▶ _EXERCISE BRIEF_
Within the entries below, find the lines that hold "LG전자" and report only how many there are.

(DATA RECORDS Opens)

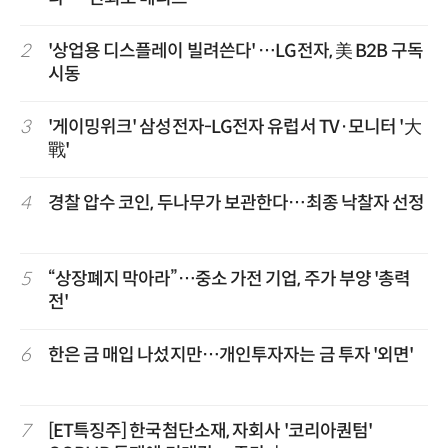
2
'상업용 디스플레이 빌려쓴다' …LG전자, 美 B2B 구독
시동
3
'게이밍위크' 삼성전자-LG전자 유럽서 TV·모니터 '大
戰'
4
경찰 압수 코인, 두나무가 보관한다…최종 낙찰자 선정
5
“상장폐지 막아라”…중소 가전 기업, 주가 부양 '총력
전'
6
한은 금 매입 나섰지만…개인투자자는 금 투자 '외면'
7
[ET특징주] 한국첨단소재, 자회사 '코리아퀀텀'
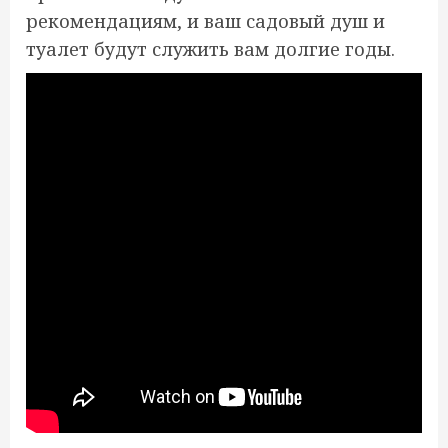
рекомендациям, и ваш садовый душ и
туалет будут служить вам долгие годы.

(DATA RECORDS Closes)

▶ _RESPONSE_
2